What to work on: Print the listing below from its opening line through the line holding "11. Yahweh sent", both ends included.
═════ Records for this task ═════
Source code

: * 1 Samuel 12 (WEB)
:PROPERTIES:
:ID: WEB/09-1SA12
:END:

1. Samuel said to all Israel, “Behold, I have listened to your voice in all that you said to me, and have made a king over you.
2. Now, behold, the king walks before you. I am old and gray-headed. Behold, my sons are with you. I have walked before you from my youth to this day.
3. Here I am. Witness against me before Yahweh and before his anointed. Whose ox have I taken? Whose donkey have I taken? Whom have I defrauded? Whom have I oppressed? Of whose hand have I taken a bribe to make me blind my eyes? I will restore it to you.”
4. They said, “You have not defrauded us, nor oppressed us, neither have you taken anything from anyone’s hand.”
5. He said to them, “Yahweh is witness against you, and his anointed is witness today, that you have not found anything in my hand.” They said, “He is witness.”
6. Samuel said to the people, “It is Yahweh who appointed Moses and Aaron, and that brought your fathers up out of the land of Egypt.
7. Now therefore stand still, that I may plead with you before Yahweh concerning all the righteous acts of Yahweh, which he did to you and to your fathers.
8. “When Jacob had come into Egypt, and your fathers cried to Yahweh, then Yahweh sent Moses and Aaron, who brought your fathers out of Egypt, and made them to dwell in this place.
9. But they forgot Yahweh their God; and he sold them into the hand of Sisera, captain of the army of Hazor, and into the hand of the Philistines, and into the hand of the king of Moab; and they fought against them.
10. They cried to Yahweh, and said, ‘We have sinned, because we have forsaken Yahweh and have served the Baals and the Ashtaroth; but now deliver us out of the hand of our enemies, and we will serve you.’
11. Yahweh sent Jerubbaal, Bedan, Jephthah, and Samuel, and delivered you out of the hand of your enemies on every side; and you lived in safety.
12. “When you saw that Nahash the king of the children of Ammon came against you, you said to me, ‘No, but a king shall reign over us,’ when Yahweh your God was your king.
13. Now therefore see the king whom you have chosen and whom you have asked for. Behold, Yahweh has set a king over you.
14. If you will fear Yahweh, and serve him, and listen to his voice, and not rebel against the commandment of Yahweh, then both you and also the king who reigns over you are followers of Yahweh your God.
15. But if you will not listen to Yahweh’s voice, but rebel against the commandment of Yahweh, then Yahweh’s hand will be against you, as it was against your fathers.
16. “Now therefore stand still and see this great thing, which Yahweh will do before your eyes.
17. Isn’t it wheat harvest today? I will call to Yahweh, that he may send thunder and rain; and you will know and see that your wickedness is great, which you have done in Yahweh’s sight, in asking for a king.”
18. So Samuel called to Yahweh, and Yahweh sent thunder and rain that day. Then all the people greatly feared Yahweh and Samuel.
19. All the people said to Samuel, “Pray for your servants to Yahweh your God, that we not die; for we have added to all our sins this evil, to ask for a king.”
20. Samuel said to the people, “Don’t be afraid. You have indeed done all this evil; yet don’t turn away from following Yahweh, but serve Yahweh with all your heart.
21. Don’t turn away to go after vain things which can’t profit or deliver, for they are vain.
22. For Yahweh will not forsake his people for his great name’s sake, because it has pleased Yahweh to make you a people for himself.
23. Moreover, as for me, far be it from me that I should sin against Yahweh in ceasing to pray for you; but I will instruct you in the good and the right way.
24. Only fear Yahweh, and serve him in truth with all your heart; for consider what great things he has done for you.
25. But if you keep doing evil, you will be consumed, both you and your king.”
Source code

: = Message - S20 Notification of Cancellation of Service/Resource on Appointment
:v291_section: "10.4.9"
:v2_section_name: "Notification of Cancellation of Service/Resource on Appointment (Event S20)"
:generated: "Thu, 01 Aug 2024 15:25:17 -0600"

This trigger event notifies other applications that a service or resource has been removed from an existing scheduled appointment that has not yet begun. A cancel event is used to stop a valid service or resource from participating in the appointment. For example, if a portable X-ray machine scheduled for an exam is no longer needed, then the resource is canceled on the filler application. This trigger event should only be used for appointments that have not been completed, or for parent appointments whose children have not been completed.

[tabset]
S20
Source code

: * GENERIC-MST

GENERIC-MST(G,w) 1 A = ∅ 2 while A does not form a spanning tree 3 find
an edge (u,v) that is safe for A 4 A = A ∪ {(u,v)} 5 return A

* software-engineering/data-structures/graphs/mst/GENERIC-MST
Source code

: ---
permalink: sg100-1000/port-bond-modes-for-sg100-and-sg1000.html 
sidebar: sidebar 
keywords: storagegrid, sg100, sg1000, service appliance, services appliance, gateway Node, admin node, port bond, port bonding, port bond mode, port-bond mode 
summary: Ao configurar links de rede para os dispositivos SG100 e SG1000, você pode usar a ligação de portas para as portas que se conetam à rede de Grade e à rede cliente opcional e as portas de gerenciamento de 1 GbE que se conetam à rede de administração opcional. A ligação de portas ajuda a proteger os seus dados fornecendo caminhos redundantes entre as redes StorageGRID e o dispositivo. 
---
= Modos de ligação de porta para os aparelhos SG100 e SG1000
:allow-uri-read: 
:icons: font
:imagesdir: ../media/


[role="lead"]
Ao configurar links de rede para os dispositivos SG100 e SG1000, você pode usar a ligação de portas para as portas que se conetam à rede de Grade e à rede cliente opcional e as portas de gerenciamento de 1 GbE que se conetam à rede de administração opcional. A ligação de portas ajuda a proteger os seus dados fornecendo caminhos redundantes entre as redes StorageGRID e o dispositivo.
═════
Result:
Source code

: * 1 Samuel 12 (WEB)
:PROPERTIES:
:ID: WEB/09-1SA12
:END:

1. Samuel said to all Israel, “Behold, I have listened to your voice in all that you said to me, and have made a king over you.
2. Now, behold, the king walks before you. I am old and gray-headed. Behold, my sons are with you. I have walked before you from my youth to this day.
3. Here I am. Witness against me before Yahweh and before his anointed. Whose ox have I taken? Whose donkey have I taken? Whom have I defrauded? Whom have I oppressed? Of whose hand have I taken a bribe to make me blind my eyes? I will restore it to you.”
4. They said, “You have not defrauded us, nor oppressed us, neither have you taken anything from anyone’s hand.”
5. He said to them, “Yahweh is witness against you, and his anointed is witness today, that you have not found anything in my hand.” They said, “He is witness.”
6. Samuel said to the people, “It is Yahweh who appointed Moses and Aaron, and that brought your fathers up out of the land of Egypt.
7. Now therefore stand still, that I may plead with you before Yahweh concerning all the righteous acts of Yahweh, which he did to you and to your fathers.
8. “When Jacob had come into Egypt, and your fathers cried to Yahweh, then Yahweh sent Moses and Aaron, who brought your fathers out of Egypt, and made them to dwell in this place.
9. But they forgot Yahweh their God; and he sold them into the hand of Sisera, captain of the army of Hazor, and into the hand of the Philistines, and into the hand of the king of Moab; and they fought against them.
10. They cried to Yahweh, and said, ‘We have sinned, because we have forsaken Yahweh and have served the Baals and the Ashtaroth; but now deliver us out of the hand of our enemies, and we will serve you.’
11. Yahweh sent Jerubbaal, Bedan, Jephthah, and Samuel, and delivered you out of the hand of your enemies on every side; and you lived in safety.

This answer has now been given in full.